Story: After a strong 2020 campaign, Edwin Diaz entered 2021 firmly entrenched as the Mets’ closer. Diaz managed to maintain the closer’s chair for most of the season and was largely effective but a few notable meltdowns continued to give the Mets’ fans reason to distrust him. Several of Diaz’s blown saves came at inopportune times, including a pair of blown saves against the Pittsburgh Pirates in mid-July that set the stage for the team’s second-half collapse and a meltdown on Labor Day in Washington that helped put the nail in the coffin of a late comeback attempt. Diaz’s overall numbers were good although his ERA in non save situations (4.07) was more than a run higher than his ERA in save situations (3.05).

Grade: B

On the whole, Diaz was a solid closer for the Mets. The non-save struggles and ill-timed meltdowns, especially week-long stretches in July and September that accounted for five of his six blown saves, keep him from getting higher than a B.
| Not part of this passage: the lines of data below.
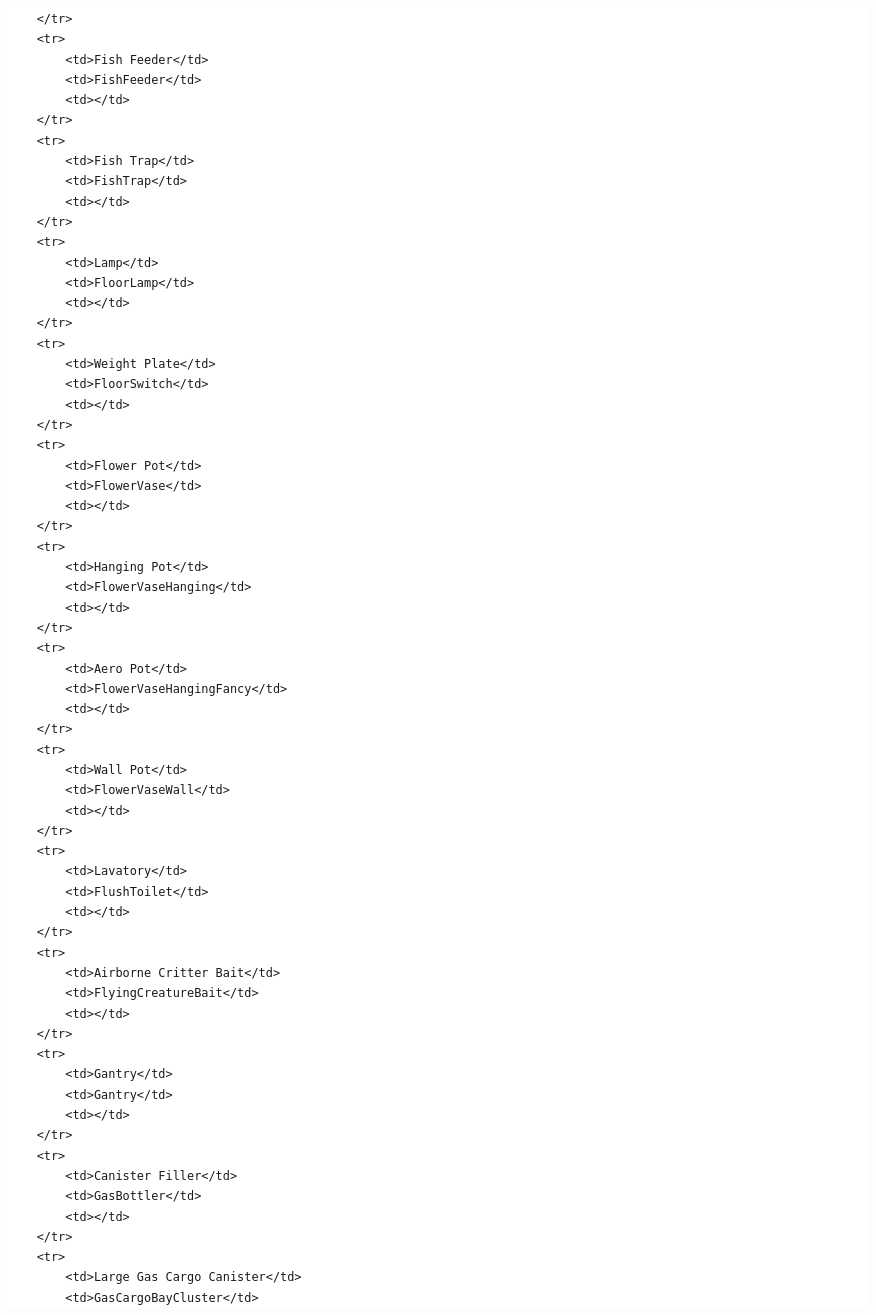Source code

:         </tr>
        <tr>
            <td>Fish Feeder</td>
            <td>FishFeeder</td>
            <td></td>
        </tr>
        <tr>
            <td>Fish Trap</td>
            <td>FishTrap</td>
            <td></td>
        </tr>
        <tr>
            <td>Lamp</td>
            <td>FloorLamp</td>
            <td></td>
        </tr>
        <tr>
            <td>Weight Plate</td>
            <td>FloorSwitch</td>
            <td></td>
        </tr>
        <tr>
            <td>Flower Pot</td>
            <td>FlowerVase</td>
            <td></td>
        </tr>
        <tr>
            <td>Hanging Pot</td>
            <td>FlowerVaseHanging</td>
            <td></td>
        </tr>
        <tr>
            <td>Aero Pot</td>
            <td>FlowerVaseHangingFancy</td>
            <td></td>
        </tr>
        <tr>
            <td>Wall Pot</td>
            <td>FlowerVaseWall</td>
            <td></td>
        </tr>
        <tr>
            <td>Lavatory</td>
            <td>FlushToilet</td>
            <td></td>
        </tr>
        <tr>
            <td>Airborne Critter Bait</td>
            <td>FlyingCreatureBait</td>
            <td></td>
        </tr>
        <tr>
            <td>Gantry</td>
            <td>Gantry</td>
            <td></td>
        </tr>
        <tr>
            <td>Canister Filler</td>
            <td>GasBottler</td>
            <td></td>
        </tr>
        <tr>
            <td>Large Gas Cargo Canister</td>
            <td>GasCargoBayCluster</td>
Contract Status: Arbitration Eligible (Third and Final Time)

Odds of Returning: 90%

2022 Role: Closer

As much as Mets’ fans would like to see the team move on from Diaz it’s not going to happen. There simply aren’t good enough options available to upgrade on Diaz, necessitating a return from him to play out Diaz’s final year of team control. The Mets will likely listen to offers for Diaz from other teams but won’t actively shop him since it would create another hole to fill in an offseason where they have a lot of them to address already.